The remaining four days of scheduled TCA panels demonstrated cable’s eclectic programming expanse, with scheduled talent appearances by Venus Williams, Michael Douglas, Kathy Bates, Hugh Hefner, Bryan Singer and others.
Other programming news scheduled for release during the conference:
The as-yet-untitled 13-episode comedy series stars Louis CK (writer for “The Chris Rock Show”) and chronicles a working-class family.
Also new for HBO comedy is “One Night Stand,” featuring 10 half-hour episodes of original stand-up by established and up-and-coming comedians. The series will bolster HBO late-night and will follow “Real Time With Bill Maher.”
In addition, HBO greenlighted two historical miniseries: “Elizabeth I” and “John Adams.” “John Adams” is based on a biography by David McCullough of the Founding Father and is executive produced by Tom Hanks and Gary Goetzman under their Playtone banner. The miniseries will include at least five parts. “Elizabeth I,” produced by GRB Entertainment, is a two-part miniseries starring Helen Mirren and Jeremy Irons.
The original movies include: “Hitchcock and the Making of ‘Psycho'” (working title), produced by Traveler’s Rest Films in association with Alan Barnette Productions, which will dramatize the famous director’s effort to make the classic horror film; “Back in Action,” produced by Jaffe-Braunstein Films, the true story of a military captain who became the first U.S. soldier ever to return to war after becoming an amputee; and “Live From New York,” produced by Cypress Point Productions, a dramatization of the creation and first season of “Saturday Night Live” based on the book by Tom Shales and James Andrew Miller.

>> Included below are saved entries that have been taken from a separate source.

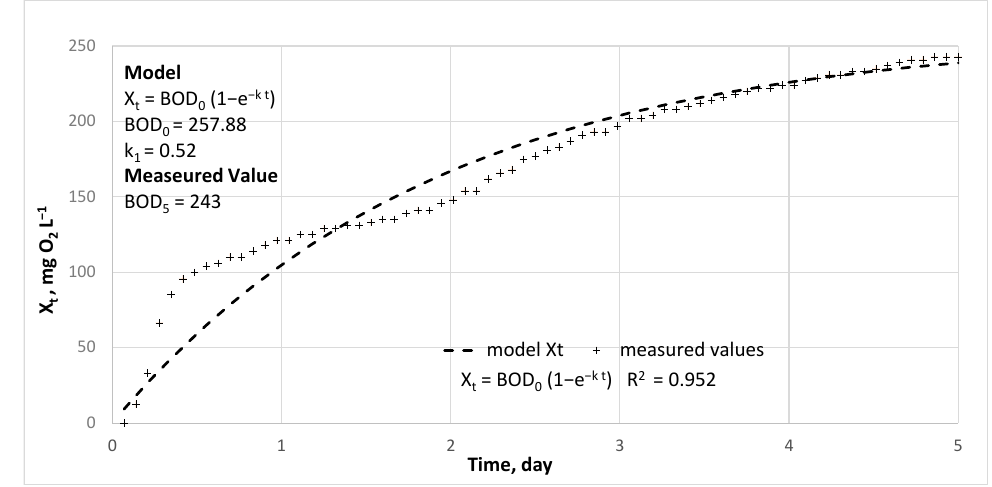
Figure 5. Value of biochemical oxygen consumption in rejected water, WWTP 1, sample 2.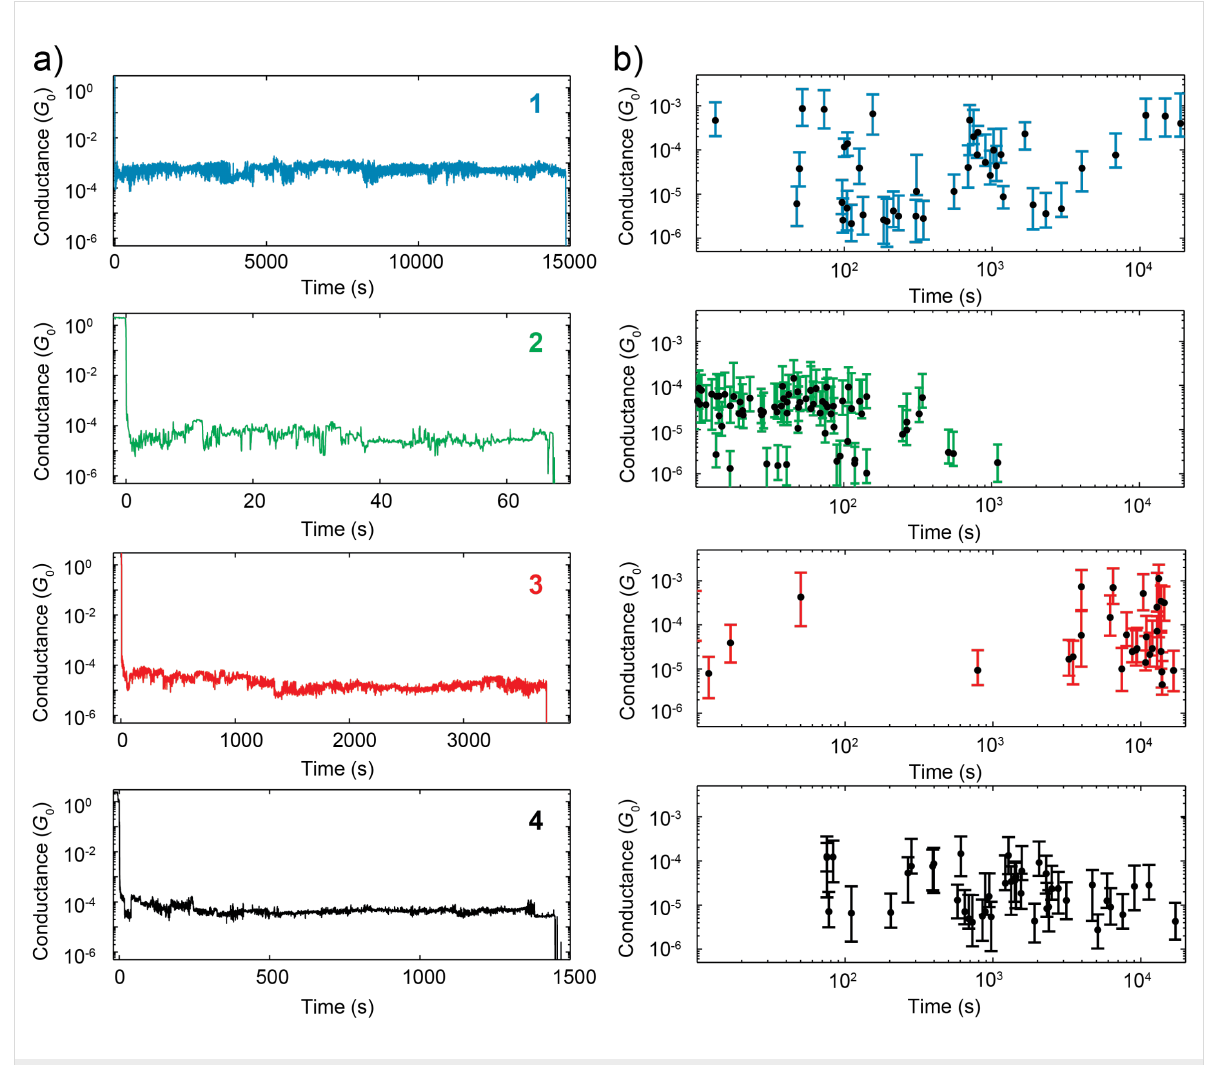
Figure 7: (a) Conductance–time traces measured for self-breaking junctions formed with molecules 1 – 4 . (b) Total time and conductance extracted from the time traces of molecules 1 – 4 ; each dot represents a single conductance–time trace.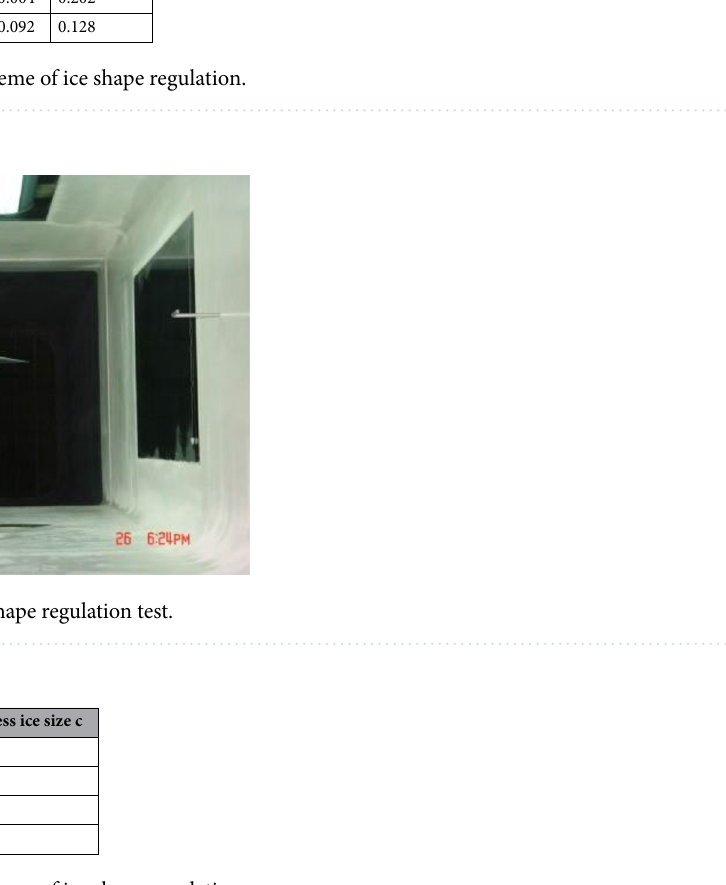
Table 2. Experimental scheme of ice shape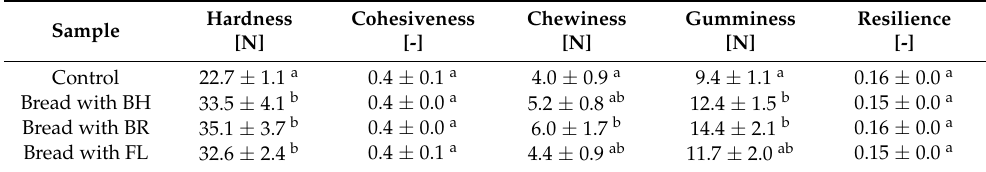
Table 8. Texture parameters of bread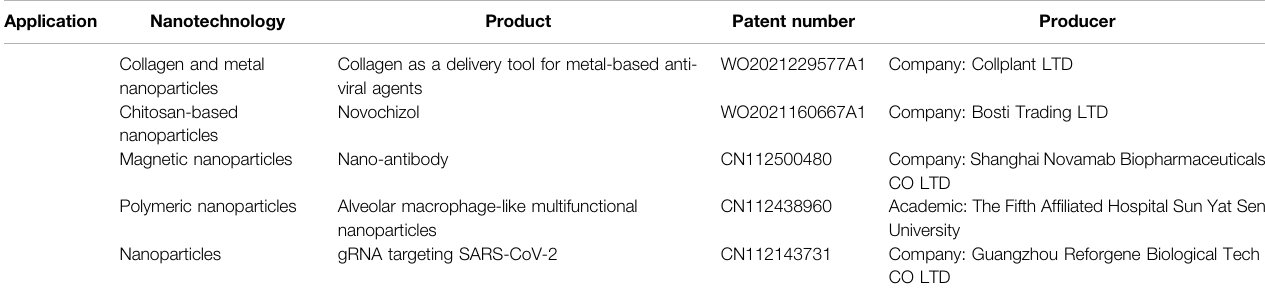
TABLE 1 | ( Continued ) Patents related to the applications of nanobiotechnologies for COVID-19 prevention, vaccines, diagnosis, and treatments. Data from Tavares et al. (2022) and from a query on VaxPal and ESPACENET websites carried out on April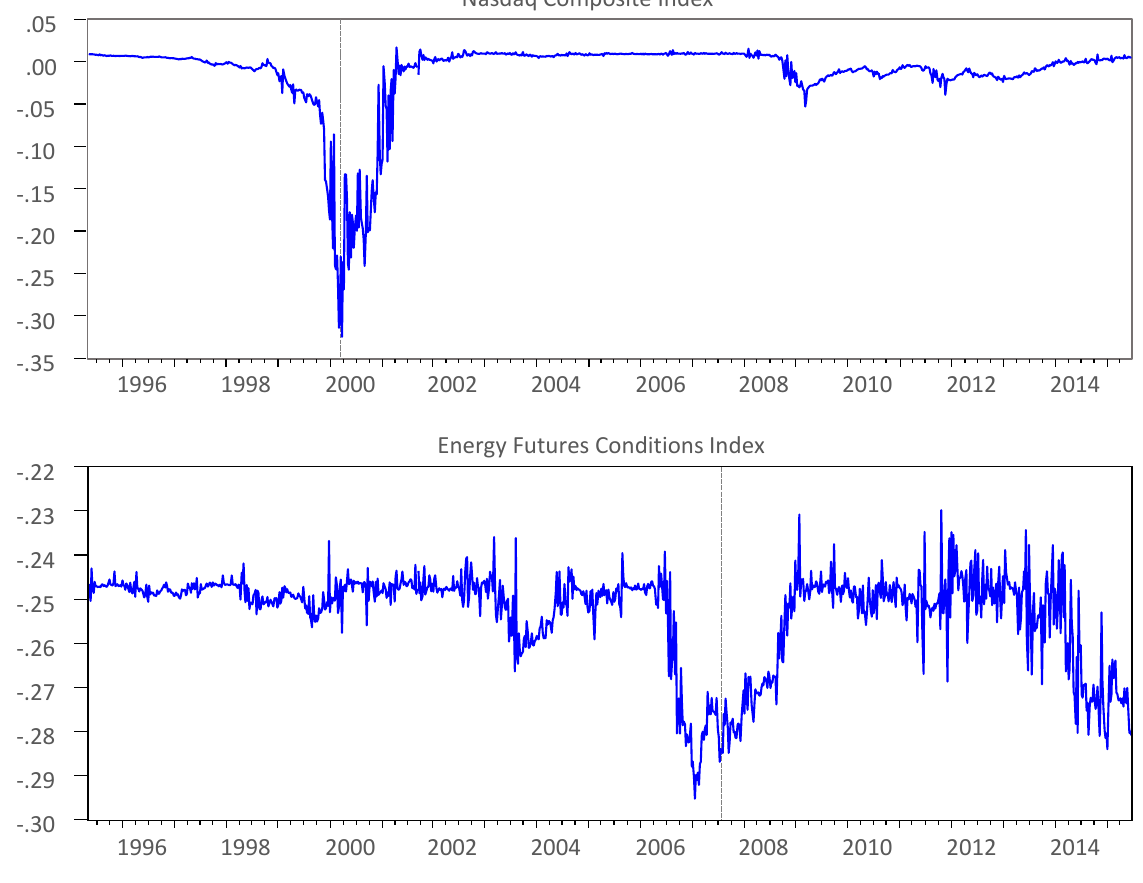
Figure 5. Dickey-Fuller autoregressive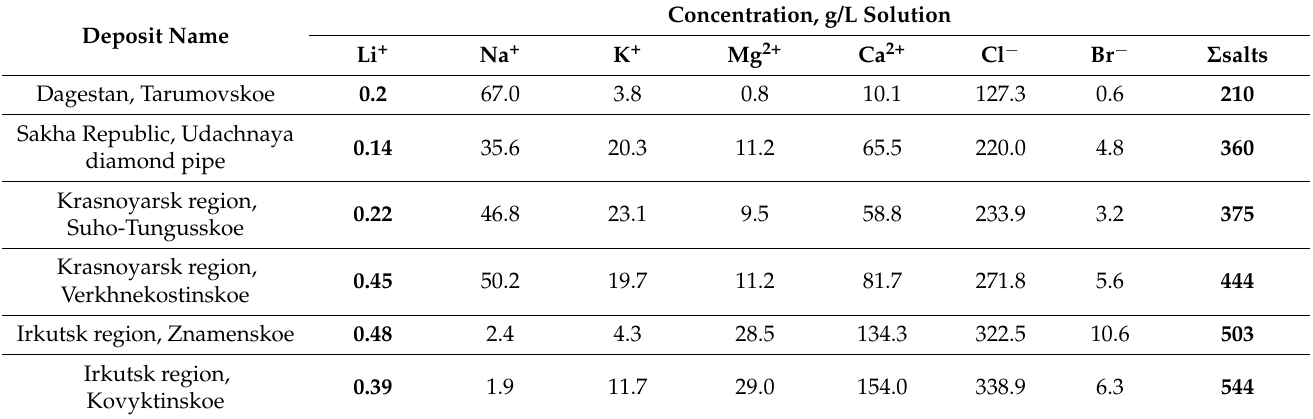
Table 1. Composition of several lithium-rich geothermal brines in Russia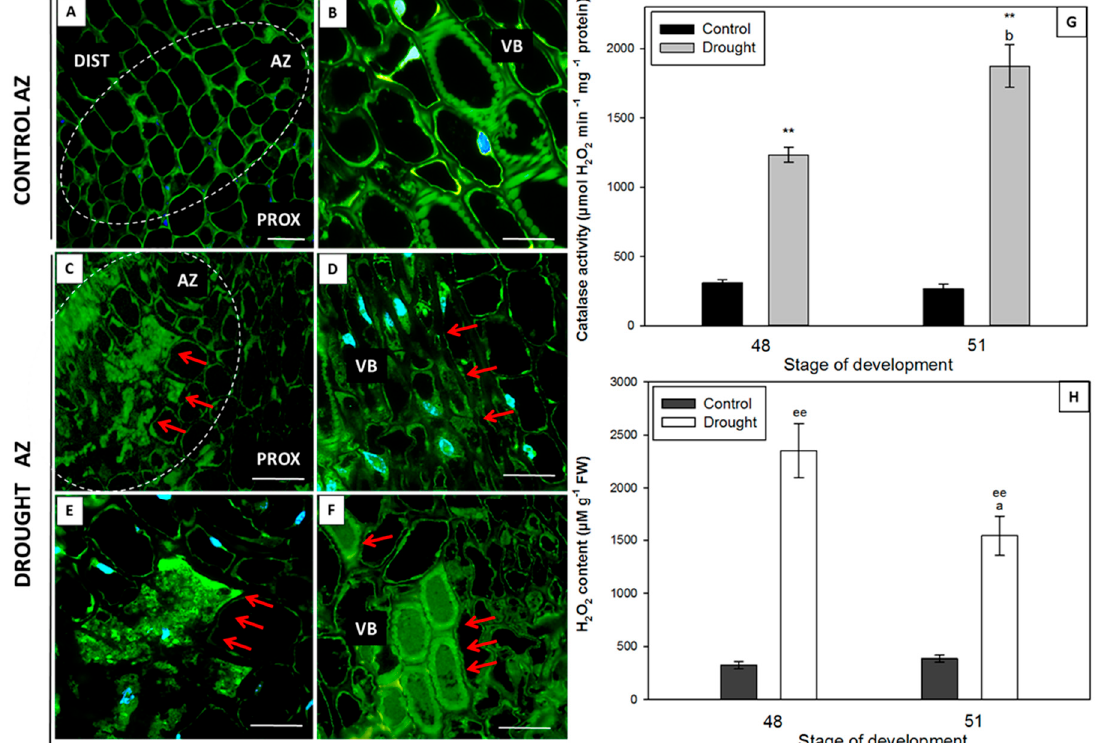
Figure 5. Immunolocalization of catalase (CAT) in the floral abscission zone (AZ) of yellow lupine grown in drought conditions ( C – F ) and in the AZ of control plants ( A , B ). The AZs were excised on the 48th day of development. Control plants were cultivated under optimal soil conditions (70% WHC). Stressed plants were subjected to drought for 2 weeks (25% WHC). The AZ region is indicated by white curves ( A , C ). The presence of CAT is highlighted by red arrows. Image E is magnified C . Nearby cells to vascular bundles ( D ). Magnified vascular bundles ( B , F ). Nuclei were stained with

In addition, A&E has greenlighted several new series, including “God or the Girl,” a reality show about men on the verge of entering the priesthood, produced by the Wolper Organization, and “Dallas SWAT,” a behind-the-scenes look at the elite Dallas police team.
The new series are: “Annie Duke Takes On the World,” in which four amateur poker players take on top pro Annie Duke, who is executive producer along with Andrew Golder; “I’ve Got a Secret,” from Burt Dubrow Productions, a return of the classic panel show, in which a contestant tries to determine a secret about three panelists, all of whom are gay; “Phil Hellmuth Poker,” a series teaching amateur poker players new skills through physical and mental challenges hosted by “poker brat” Phil Hellmuth and executive produced by R.J. Cutler, Mr. Hellmuth, Bob Soderstrom and Andy Bellin; “24 Hours in Vegas,” a reality game series executive produced by Gavin Polone, Julie Pizzi and Patty Ivins in which players must work Las Vegas grunt jobs, such as parking valet and bell hop, to earn money for casino games; “Chokers,” a weekly documentary series about teams, companies and individuals who “choked” at critical moments, executive produced by Scott Stone; “Your Worst Nightmare,” a weekly thriller game produced by Hallock Healey Entertainment that puts three friends in the country’s scariest venues competing for a prize; and “Wet,” a physical competition game in which human and dolphin contestants face off in water-based games, produced by Mindless Entertainment.
Lifetime also intended to announce the network has purchased the rights to the best-selling novel “The Mermaid Chair” by Sue Monk Kidd.
Both movies are scheduled to debut early next year.